S.Yu. Ivanov, K.A. Polyakov, S.V. Popova, V.M. Svistushkin, P.A. Kochetkov, K.V. Eremeeva, A.K. Yaroshenko. Post-COVID-19 mucormycosis of maxillofacial area. Head and neck. Russian Journal. 2023;11(4):50–56

DOI: https://doi.org/10.25792/HN.2023.11.4.50-56


Purpose. In 2019, the world faced the global Covid-19 pandemic. To date, protocols for the treatment and prevention of the novel coronavirus infection have been developed, but the problem of post-Covid complications, including severe ones, remains largely understudied. In this review, we discuss a rather formidable complication of the novel coronavirus infection, namely, post-Covid mucormycosis (“black mold”) of the maxillofacial region, which is caused by various species of fungi of the Mucorales family. CAM (COVID-19-associated mucormycosis) occurs in immunocompromised patients 1-3 weeks after the coronavirus infection and is characterized by an extensive involvement of the maxillofacial region. Untimely detection and irrational treatment can lead to complications, such as face deformities, loss of vision, meningitis, and even death. Low physician awareness of this disease is a determining factor in the development of severe sequelae. Therefore, the purpose of this study was to assess the CAM prevalence, demographic characteristics, profile of comorbidities, and to identify potential risk factors.
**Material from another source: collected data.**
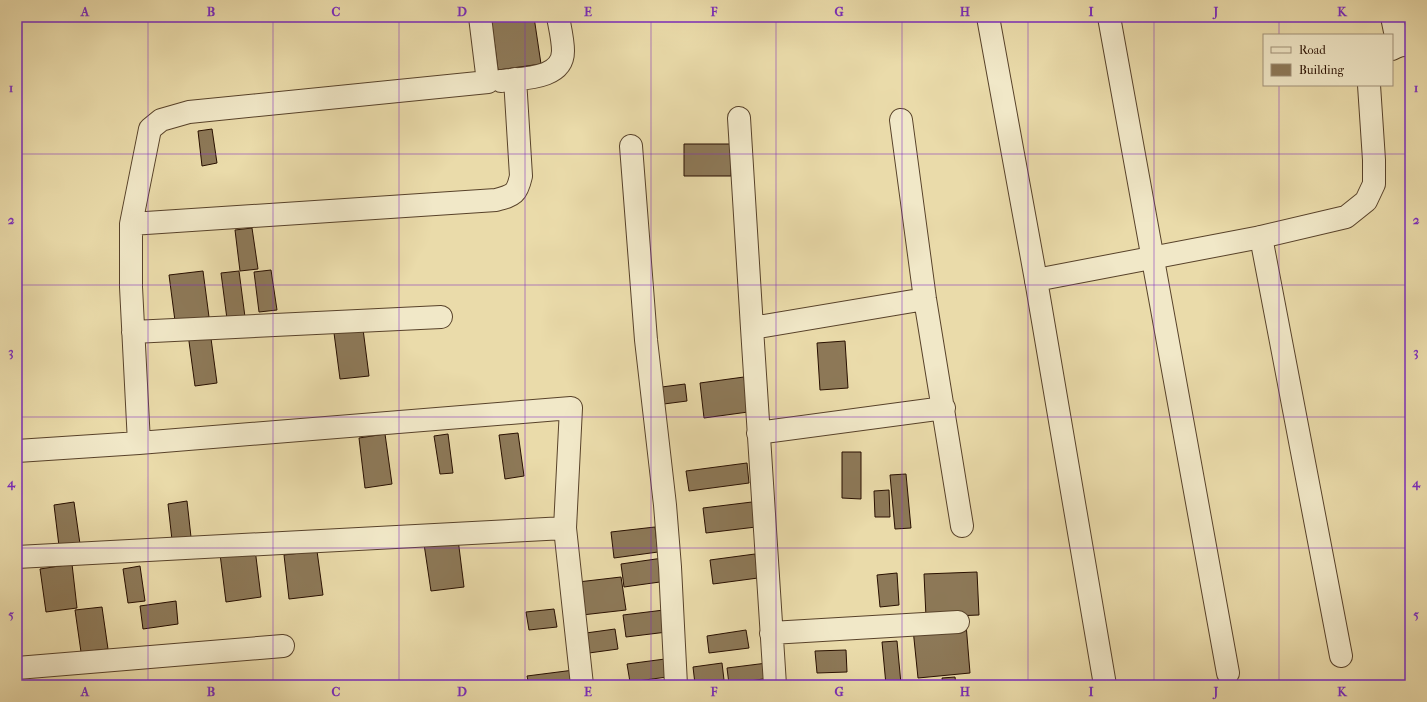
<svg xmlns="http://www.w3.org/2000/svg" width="1427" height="702" font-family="'IM FELL French Canon',serif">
	<rect width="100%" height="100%" fill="#eadbaa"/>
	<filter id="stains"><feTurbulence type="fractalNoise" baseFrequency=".005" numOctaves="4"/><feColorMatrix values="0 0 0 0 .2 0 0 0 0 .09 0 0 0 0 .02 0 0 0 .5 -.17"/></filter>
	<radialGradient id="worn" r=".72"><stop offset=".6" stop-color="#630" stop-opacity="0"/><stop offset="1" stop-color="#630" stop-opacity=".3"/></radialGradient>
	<path fill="#8d7958" stroke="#280f00" d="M491 17H534L541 64 498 70Z
		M212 129 217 163 202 166 198 131Z
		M684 144H731V176H684Z
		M252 228 258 269 240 271 235 230Z
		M271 270 277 310 259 312 254 272Z
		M203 271 209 317 175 321 169 275Z
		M239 271 245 317 227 319 221 273Z
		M363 329 369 376 340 379 334 333Z
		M210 331 217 383 195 386 188 334Z
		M845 341 848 388 820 390 817 343Z
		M744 377 748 412 704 418 700 383Z
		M685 384 687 401 656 405 654 388Z
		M518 433 524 476 505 479 499 435Z
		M385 434 392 484 365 488 359 438Z
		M448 434 453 473 440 474 434 436Z
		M842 452H861V499L842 498Z
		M747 463 749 483 689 491 686 471Z
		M906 474 911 528 895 529 890 475Z
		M889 490 890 517H875L874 491Z
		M187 501 191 537 172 540 168 504Z
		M74 502 80 544 59 546 54 505Z
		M752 502 756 527 706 533 703 508Z
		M655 527 658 552 614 558 611 532Z
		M458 539 464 587 431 591 424 544Z
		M255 549 261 597 226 602 220 554Z
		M317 551 323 595 289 599 284 555Z
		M755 554 758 578 713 584 710 560Z
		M663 558 667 581 624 587 621 564Z
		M72 564 77 608 46 612 40 569Z
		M140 566 145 601 128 603 123 569Z
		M977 572 979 615 926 617 924 574Z
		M897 573 899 605 880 607 877 575Z
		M621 577 626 610 582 615 578 582Z
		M176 601 178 624 143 629 140 606Z
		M102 607 108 649 81 652 75 610Z
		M554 609 557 627 529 630 526 612Z
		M664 610 667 632 626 637 623 615Z
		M966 624 970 673 918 678 913 629Z
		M615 629 618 649 589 653 586 633Z
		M746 630 749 648 709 653 707 636Z
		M897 641 901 684 886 685 882 642Z
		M846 650 847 672 817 673 815 651Z
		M665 659 667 677 630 682 627 664Z
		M722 663 724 680 695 684 693 667Z
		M767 663 770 678 729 684 727 668Z
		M574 670 576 685H529L527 676Z
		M955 677 956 685H943L942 678Z"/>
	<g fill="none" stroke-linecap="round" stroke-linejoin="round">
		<defs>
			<path id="minor" d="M988 17 1036 280
				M1109 17 1228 673
				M1392 17 1398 46
				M501 81C521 78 563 80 563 51 563 40 560 28 558 17
				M739 118 752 328 925 299
				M901 120 925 299 962 526
				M631 146 646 340 665 505 670 567 676 685
				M131 224 496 200C514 195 517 194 521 176L515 79
				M1261 237 1341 656
				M752 328 775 685
				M133 332 441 317
				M758 433 944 408
				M139 443 131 287V224L150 129 161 120 189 112 488 82 480 17
				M17 451 139 443 571 408 565 528 582 685
				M17 557 565 528
				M771 633 958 622
				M17 668 283 646"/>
			<path id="tertiary" d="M1392 49 1398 46 1410 44
				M1105 685 1036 280 1261 237 1346 217 1366 201 1374 184V160L1369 85"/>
		</defs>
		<use href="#minor" stroke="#58422a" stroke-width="24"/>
		<use href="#tertiary" stroke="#58422a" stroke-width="24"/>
		<use href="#minor" stroke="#f1e8c8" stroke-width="22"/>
		<use href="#tertiary" stroke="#f1e8c8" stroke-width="22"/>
	</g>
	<path fill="none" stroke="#7b2cbf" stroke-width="1" stroke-opacity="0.55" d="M148 17V685M273 17V685M399 17V685M525 17V685M651 17V685M776 17V685M902 17V685M1028 17V685M1154 17V685M1279 17V35M1279 85V685M17 154H1410M17 285H1410M17 417H1410M17 548H1410"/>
	<rect width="1427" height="702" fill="none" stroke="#eadbaa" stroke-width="44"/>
	<rect x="1263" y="34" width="130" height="52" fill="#f1e8c8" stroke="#a19178"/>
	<rect x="1271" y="47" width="20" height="6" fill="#f1e8c8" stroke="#a19178"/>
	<text x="1299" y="54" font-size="12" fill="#280f00">Road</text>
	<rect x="1271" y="64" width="20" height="12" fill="#8d7958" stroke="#a19178"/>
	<text x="1299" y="74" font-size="12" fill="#280f00">Building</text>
	<rect x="22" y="22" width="1383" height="658" fill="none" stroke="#7b2cbf" stroke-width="1.5"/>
	<g font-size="13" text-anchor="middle" font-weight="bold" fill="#7b2cbf">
		<text x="85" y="16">A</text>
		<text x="211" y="16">B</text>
		<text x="336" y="16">C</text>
		<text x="462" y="16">D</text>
		<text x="588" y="16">E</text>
		<text x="714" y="16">F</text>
		<text x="839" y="16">G</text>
		<text x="965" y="16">H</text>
		<text x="1091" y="16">I</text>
		<text x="1216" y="16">J</text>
		<text x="1342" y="16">K</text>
		<text x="11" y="92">1</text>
		<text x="1416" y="92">1</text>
		<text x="11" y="224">2</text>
		<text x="1416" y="224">2</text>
		<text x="11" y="356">3</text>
		<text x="1416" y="356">3</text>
		<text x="11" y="487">4</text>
		<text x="1416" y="487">4</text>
		<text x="11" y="619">5</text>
		<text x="1416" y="619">5</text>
		<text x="85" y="696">A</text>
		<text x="211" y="696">B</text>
		<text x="336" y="696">C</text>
		<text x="462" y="696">D</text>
		<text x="588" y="696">E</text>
		<text x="714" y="696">F</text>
		<text x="839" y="696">G</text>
		<text x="965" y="696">H</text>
		<text x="1091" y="696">I</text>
		<text x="1216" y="696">J</text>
		<text x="1342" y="696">K</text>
	</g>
	<rect width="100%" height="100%" filter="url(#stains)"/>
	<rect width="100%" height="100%" fill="url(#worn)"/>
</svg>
Results. Data from 261 patients were reviewed, including 193 (73.9%) males and 68 (26.05%) females. In all cases, the diagnosis of COVID-19 was based on the reverse transcriptase polymerase chain reaction testing of nasopharyngeal/ oropharyngeal swabs, and mucormycosis was confirmed by histopathology and/or culture. In 220 (84.3%) patients, CAM developed either during treatment or after recovery from COVID-19, and 41 (15.7%) had concomitant COVID-19 infection. All cases presented with rhino-orbital or rhino-orbital-cerebral type, except one case that demonstrated rhino-orbital-cerebral form with a simultaneous involvement of the lungs, hard palate, and maxillary sinus. Intracranial spread was noted in 64 (24.5%) cases. In total, 224 (85.8%) patients suffered from diabetes mellitus (DM), of which 68 (30.3%) had poor glycemic control. Other comorbidities included arterial hypertension (31.03%), coronary heart disease (3.4%), chronic kidney disease (4.9%), other heart diseases (5.3%), HIV (0.7%), hematological malignancies (1.1%), and ongoing immunomodulatory treatment (2.2%), with or without concomitant DM. More than one concomitant disorder was noted in 153 (58.6%) cases. Several patients did not report any comorbidities (n=5; 1.9%).
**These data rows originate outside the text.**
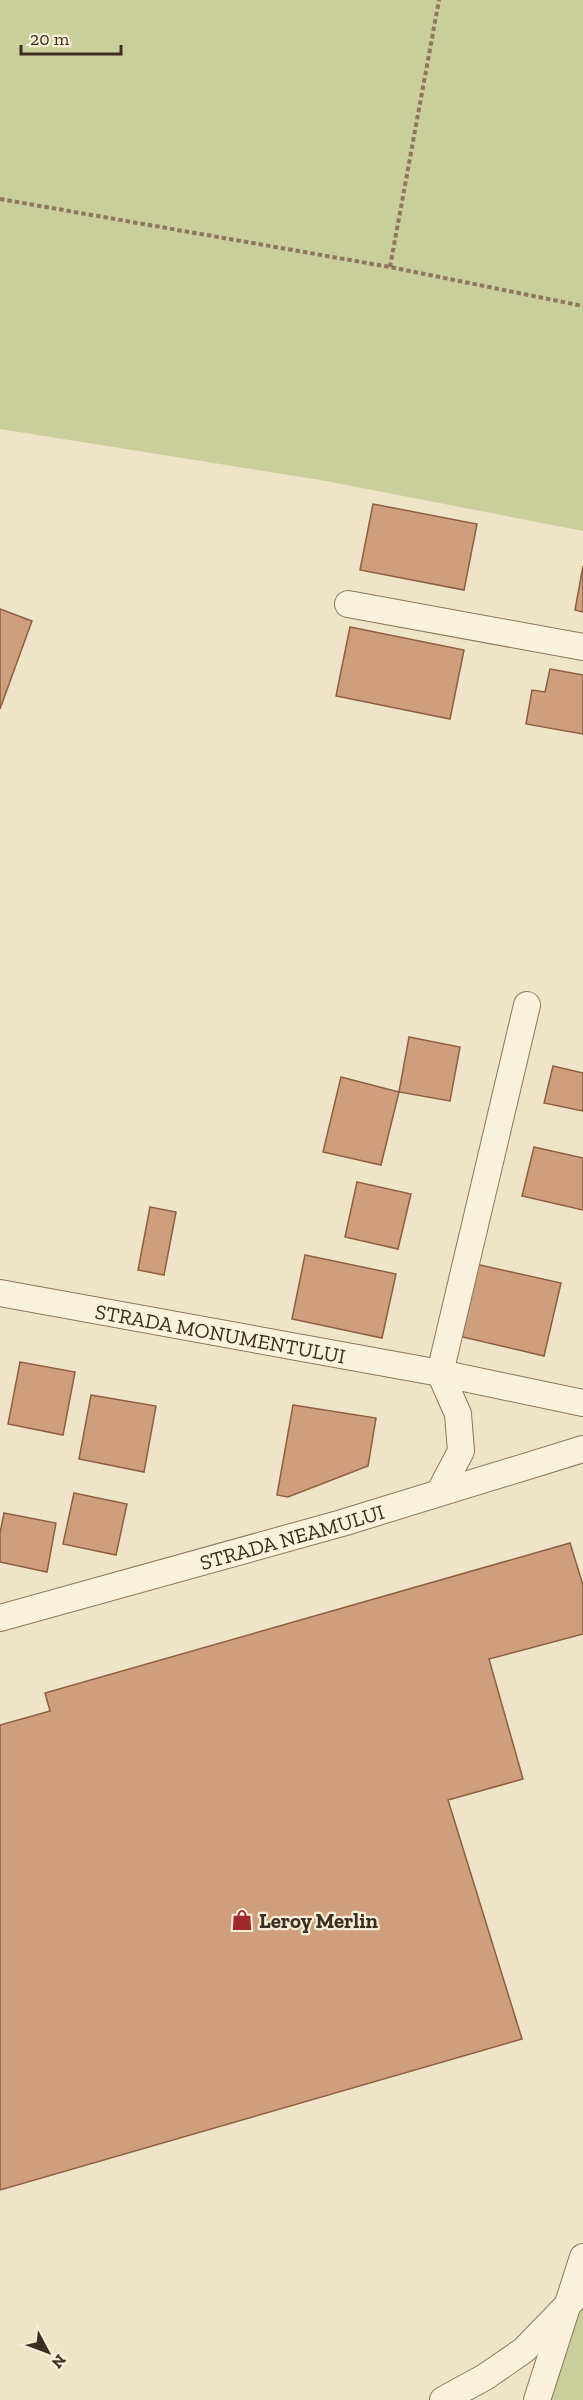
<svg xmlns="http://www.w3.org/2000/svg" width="583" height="2400" font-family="'Zilla Slab',serif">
<rect width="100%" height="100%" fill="#f0e4c8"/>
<path fill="#c9cf9b" d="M0,0h583v531l-257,-50 -326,-52z
M583,2289v111h-46z"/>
<path fill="#cf9f7d" stroke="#8d5f41" stroke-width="1.5" d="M373,504l104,20 -13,66 -104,-20z
M583,566v46l-8,-2z
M0,609l32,12 -32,88z
M350,627l114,23 -14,69 -114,-23z
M550,669l33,6v59l-57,-10 6,-34 13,2z
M409,1037l51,10 -10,54 -51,-9z
M553,1066l30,7v38l-39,-8z
M341,1077l58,15 -18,73 -58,-13z
M534,1147l49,11v52l-61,-14z
M357,1182l54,12 -13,55 -53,-12z
M150,1207l26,5 -12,63 -26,-5z
M305,1255l91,19 -14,64 -90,-19z
M471,1263l90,20 -17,73 -90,-21z
M20,1362l55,10 -12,63 -55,-11z
M91,1395l65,11 -12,66 -65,-13z
M293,1405l83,13 -8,48 -80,31 -11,-2z
M74,1493l53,11 -11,51 -53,-11z
M4,1513l52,10 -9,49 -47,-10v-29z
M570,1543l13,42v49l-94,25 34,120 -75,21 74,239 -522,151v-465l50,-14 -5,-18z"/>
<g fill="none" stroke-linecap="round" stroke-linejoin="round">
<defs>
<g id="street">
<path d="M348,604l235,43"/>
<path id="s1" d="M0,1293l440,80 143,30"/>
<path d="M440,1491l21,-40 -3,-37 -18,-41 87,-368"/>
<path id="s2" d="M0,1618l342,-95 241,-74"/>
<path d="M443,2400l42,-23 39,-27 59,-61"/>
<path d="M537,2400l46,-143"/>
</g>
</defs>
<use href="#street" stroke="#8d765c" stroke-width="28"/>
<path stroke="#8d765c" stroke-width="4" stroke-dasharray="4.5 3" stroke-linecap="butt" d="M0,199l390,68 193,39
M390,267l49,-267"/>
<use href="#street" stroke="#faf1dc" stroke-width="26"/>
</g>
<defs>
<symbol id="shop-bare" viewBox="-9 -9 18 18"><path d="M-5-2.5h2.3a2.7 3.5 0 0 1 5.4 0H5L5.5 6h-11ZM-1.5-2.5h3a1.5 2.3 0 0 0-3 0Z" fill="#9e2a2b" stroke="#f7eed8" stroke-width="2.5" paint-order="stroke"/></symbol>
</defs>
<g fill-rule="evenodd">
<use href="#shop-bare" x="227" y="1905" width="30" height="30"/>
</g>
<g text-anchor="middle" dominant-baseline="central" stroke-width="4.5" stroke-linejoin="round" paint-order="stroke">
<g font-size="21" fill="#3d2e20" stroke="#f7eed8">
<text stroke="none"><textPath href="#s1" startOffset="224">STRADA MONUMENTULUI</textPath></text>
<text stroke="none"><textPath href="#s2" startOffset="303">STRADA NEAMULUI</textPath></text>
</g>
<g font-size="21" font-weight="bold" fill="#3d2e20" stroke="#f7eed8" text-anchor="start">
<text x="259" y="1920">Leroy Merlin</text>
</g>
</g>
<g transform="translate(48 2352) rotate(131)" stroke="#f7eed8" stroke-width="4.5" paint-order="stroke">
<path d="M0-4.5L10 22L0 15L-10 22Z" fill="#3d2e20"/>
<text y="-9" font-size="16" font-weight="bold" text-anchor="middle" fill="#3d2e20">N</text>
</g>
<path d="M21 45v9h100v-9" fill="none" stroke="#3d2e20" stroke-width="3"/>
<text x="30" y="45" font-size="18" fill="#3d2e20" stroke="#f7eed8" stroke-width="4.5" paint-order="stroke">20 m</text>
</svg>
Conclusion. The likelihood of invasive secondary fungal infection development in high-risk patients with COVID-19 is high. To avoid the “black mold” spread, the use of antibiotics and hormonal medications in mild to moderate COVID-19 should be minimized. Treating physicians should be aware of the risk of mucormycosis in patients with uncontrolled DM and severe COVID-19 exhibiting rhino-orbital or rhino-cerebral syndromes. Proper anticoagulant and hormonal treatment can prevent fungal infection.

Key words: rhino-cerebral mucormycosis, rhino-orbital-cerebral mucormycosis, COVID-19–associated mucormycosis

Conflicts of interest. The authors have no conflicts of interest to declare.